A Win for the Mississippi River
After a devastating year for flooding on the Mississippi River, it’s good news to see a recent report by the “congressional watchdog” agency that makes long overdue recommendations on how the Corps of Engineers (the “Corps”) must follow current laws and protect the environment when it comes to building and maintaining structures that support navigation on the Mississippi River.
American Rivers and other environmental organizations have been questioning the environmental impacts of these “river training structures” for years (see A Citizen’s Guide to the Corps of Engineers). For over a century, the Corps has lined the Mississippi River with large rock structures – called “wing dikes”, “bendway weirs”, and “chevrons” – to “train” the river to flow in a way that will ensure a 9-foot channel for navigation.
The Middle Mississippi, the focus of the study, is situated between the confluences of the Missouri and Ohio Rivers and spans roughly 195 river miles. Along this stretch there are more than 1,375 manmade “river training” structures to support navigation, which is roughly 14 structures per mile.
The US Government Accountability Office or “GAO” report The Mississippi River: Actions Are Needed to Help Resolve Environmental and Flooding Concerns about the Use of River Training Structures confirms our suspicions that the Corps of Engineers’ St. Louis District ignored the environmental impacts of river training structures.
- Old Data: Remarkably, the Corps’ St. Louis District has been relying on 35 year old data from an Environmental Assessment (EA) that they conducted back in 1976 even though federal law requires that new analysis be done for any project that significantly impacts the environment and even though the river and its environment have changed dramatically since then, not least due to the fact of the huge number of these navigation structures.
- Wrong Permit: The Corps’ St. Louis District incorrectly processed the construction of river training structures under a nationwide permit, the wrong permit, even though their sister districts were permitting these structures correctly using the 404 “dredge or fill” permit under the Clean Water Act.
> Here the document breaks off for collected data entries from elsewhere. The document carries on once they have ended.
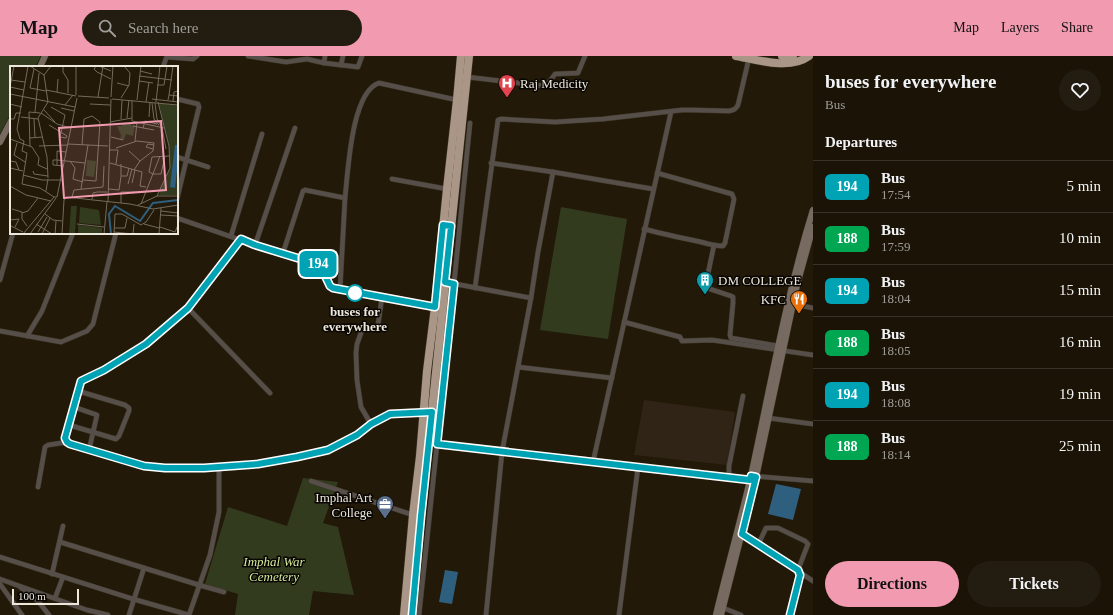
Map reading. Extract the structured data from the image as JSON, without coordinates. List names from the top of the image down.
{
  "parks": ["Imphal War Cemetery"],
  "places": {
    "hospital": ["Raj Medicity"],
    "other": ["buses for everywhere"],
    "building": ["DM COLLEGE"],
    "restaurant": ["KFC"],
    "office": ["Imphal Art College"]
  },
  "lines": ["bus line 194"],
  "scale_bar": "100 m",
  "page": {
    "header": "Map",
    "search": "Search here",
    "nav": ["Map", "Layers", "Share"],
    "on_map": "194",
    "heading": [
      ["buses for everywhere", "Bus"],
      "Departures"
    ],
    "list": [
      {
        "mark": "194",
        "name": "Bus",
        "note": "17:54",
        "value": "5 min"
      },
      {
        "mark": "188",
        "name": "Bus",
        "note": "17:59",
        "value": "10 min"
      },
      {
        "mark": "194",
        "name": "Bus",
        "note": "18:04",
        "value": "15 min"
      },
      {
        "mark": "188",
        "name": "Bus",
        "note": "18:05",
        "value": "16 min"
      },
      {
        "mark": "194",
        "name": "Bus",
        "note": "18:08",
        "value": "19 min"
      },
      {
        "mark": "188",
        "name": "Bus",
        "note": "18:14",
        "value": "25 min"
      }
    ],
    "buttons": ["Directions", "Tickets"],
    "scale": "100 m"
  }
}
- Noncompliance with Federal Law: The Corps’ St. Louis District did not comply with two federal environmental laws, the National Environmental Policy Act (NEPA) and the Clean Water Act (CWA), as mentioned above. Under NEPA, the Corps is required to study environmental impacts on any major federal action that significantly affects the environment. Surprisingly, even after the pallid sturgeon and the least tern were listed as endangered in 2000, the Corps still constructed 23 new chevrons in the Middle Mississippi from 2003 – 2010 based on a 35 year old environmental assessment.
- Inadequate Science:While the Corps’ St. Louis District assessed hydrologic impacts such as the volume and speed of the river flow, it did not assess environmental impacts of these river training structures after construction to understand how these structures degrade fish and wildlife habitat or increase flooding.
We are hopeful that the Corps will adhere to environmental laws that have been on the books for ages, that they will prepare the required environmental impact assessments, and that they will conduct the necessary scientific studies to understand the cumulative impacts on the environment, particularly on habitat and flood heights.